Overcoming Impediments to Policy Influence
These obstacles should not discourage us from conducting policy-relevant research or from making it legible to relevant entities. In fact, the impediments we face should serve as impetus to creatively formulate alternative paths. I see two possible avenues in the area of immigration. The first would be to focus efforts on translating research to lower levels of government (to states and municipalities), show them what has worked, and spell out policies these governments can enact. For instance, there is research agreement on the benefits of driver’s licenses for undocumented immigrants and evidence of policy variation across states 4 regarding health care, access to in-state tuition, and municipal-level efforts to decline participation in federal enforcement programs. There is also variation in these governments’ openness to research-informed recommendations. Given states’ increase control of some key resource distribution policies, what states and municipalities can do to mitigate the negative effects of insecure legal statuses has huge impact for immigrants.

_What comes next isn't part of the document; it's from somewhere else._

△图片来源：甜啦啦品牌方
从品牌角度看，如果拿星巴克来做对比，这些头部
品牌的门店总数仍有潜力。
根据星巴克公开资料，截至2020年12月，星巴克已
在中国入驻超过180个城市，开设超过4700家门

At the same time, it is legal status, which only the federal government has the power to bestow, that has the long-term, enduring effects to transform legal status into an axis of stratification. The large-scale inequality that legal status produces originates in the power of the federal government, with states and municipalities having leverage to alleviate some of its negative consequences locally. Thus, another important avenue for sociological research to inform policy decisions would be to engage the communities at the center of our research. At the same time we should strive to make our research available and legible to advocacy groups as they work to inform policy-makers of the benefits of legal status for vulnerably legal population (and beyond). These organizations often need rigorous research to sustain their arguments, and sociologists are in a strong position to provide it. 5 Partnerships with the communities we research—whether they are located locally, nationally, or globally—have the added benefit of strengthening the legitimacy of sociological arguments for frame shifting (see DiPrete and Fox-Williams).
When considering how social science research can enter policy debates and efforts to effect change, it is evident that sociologists are singularly positioned to contribute critical research on inequality reduction; after all, knowledge about various forms of inequality is the sociologists’ domain. Through making research legible and available to policy-makers and communities who work on effecting change, we can engage both in policy- and public-relevant work at this critical moment in history.
Footnotes
1
This is especially the case at the federal level. There is variation at the state and municipal levels, with some states making resources, such as health care and opportunities for higher education, available to undocumented immigrants, as in the case of California and Massachusetts. Other states, however, such as Arizona and Georgia, have instituted policies that amplify the harsh effects of federal-level policies.